Hemorrhagic striae were present within the serosa of the small intestine (Fig. 1C). There was typhlocolitis (Fig. 1D) with severe mucosal edema and ulceration from the cecum to the right ventral colon, with formed feces in the descending colon. Bone marrow had hyperplasia of the neutrophil series, likely the result of chronic inflammation. Multifocal embolic pneumonia was seen histologically.
The right AV valve was cultured, and large numbers of A. equuli subsp. equuli were isolated. Testing of the colon for Potomac horse fever, Clostridium difficile, Salmonella spp., and coronavirus was negative. There was a suspicious PCR reaction for ruminant rotavirus B.
A. equuli subsp. equuli is commonly found in the equine oropharynx and intestinal tract, and is associated with septicemia in foals and sometimes adult horses. In adult horses, it has been associated with cellulitis and peritonitis.
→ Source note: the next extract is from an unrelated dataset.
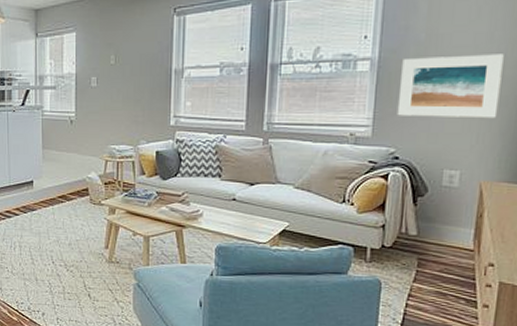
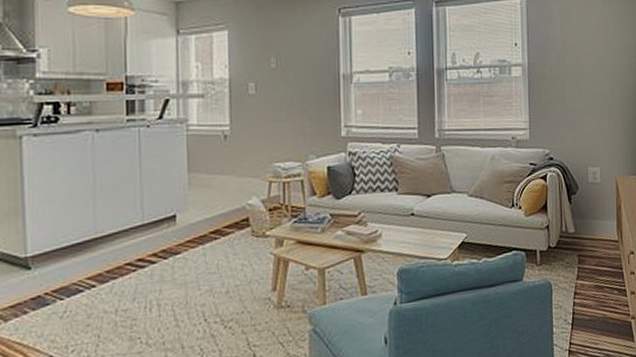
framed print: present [397,54,504,119] -> none [547,62,620,119]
There have been several reports of A. equuli valvular endocarditis in horses as well as in septicemia in humans and pigs. In this case, because of the septic thrombus “upstream”, it was felt that the A. equuli colonized the heart valve from repeated hematogenous showering. The embolic pneumonia may have been from the jugular thrombus, the heart valve, or both. Contamination of the thrombus may have been from oral fluid or feces from the horse.
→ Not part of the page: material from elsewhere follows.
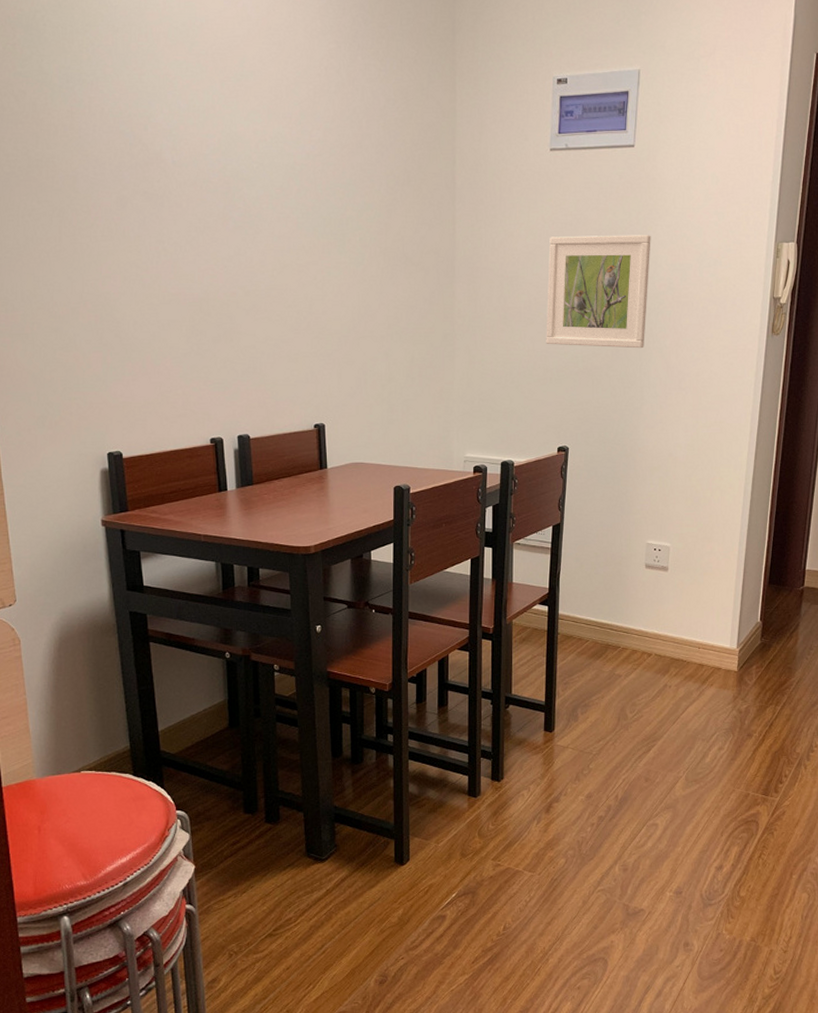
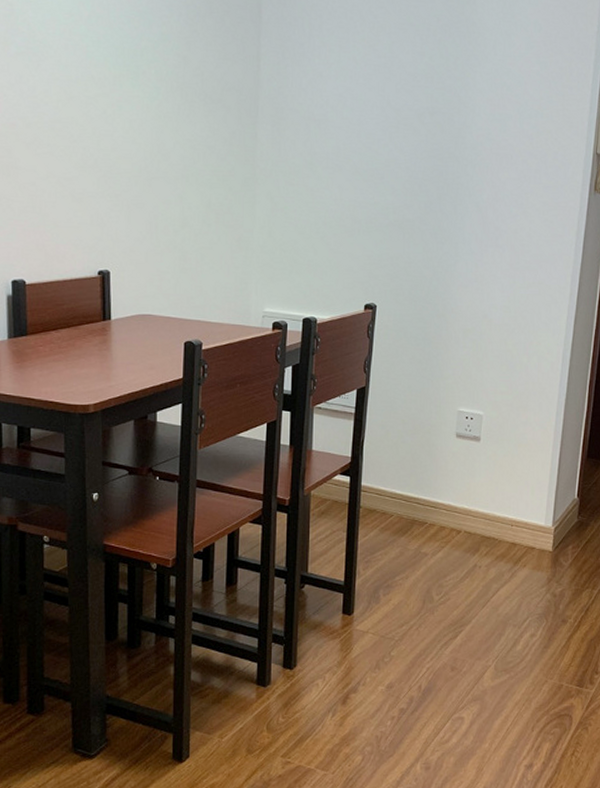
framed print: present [546,235,651,349] -> none [355,79,470,202]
It is uncertain if the typhlocolitis was associated with dysbacteriosis associated with treatment with antibiotics, or if the repeated jugular injections were an effort to treat the colitis. The colitis was of some duration, as there was submucosal fibroblast activation and some fibroplasia in response to the ulceration and edema.
Figure 1. Actinobacillus equuli ssp. equuli valvular endocarditis in a horse. A. Organized thrombus in the right jugular vein (arrows). B. Vegetative mass on the right AV valve of the heart (arrow). C. Unusual hemorrhagic striae on the small intestinal serosa. D. Colonic ulceration and edema (arrows).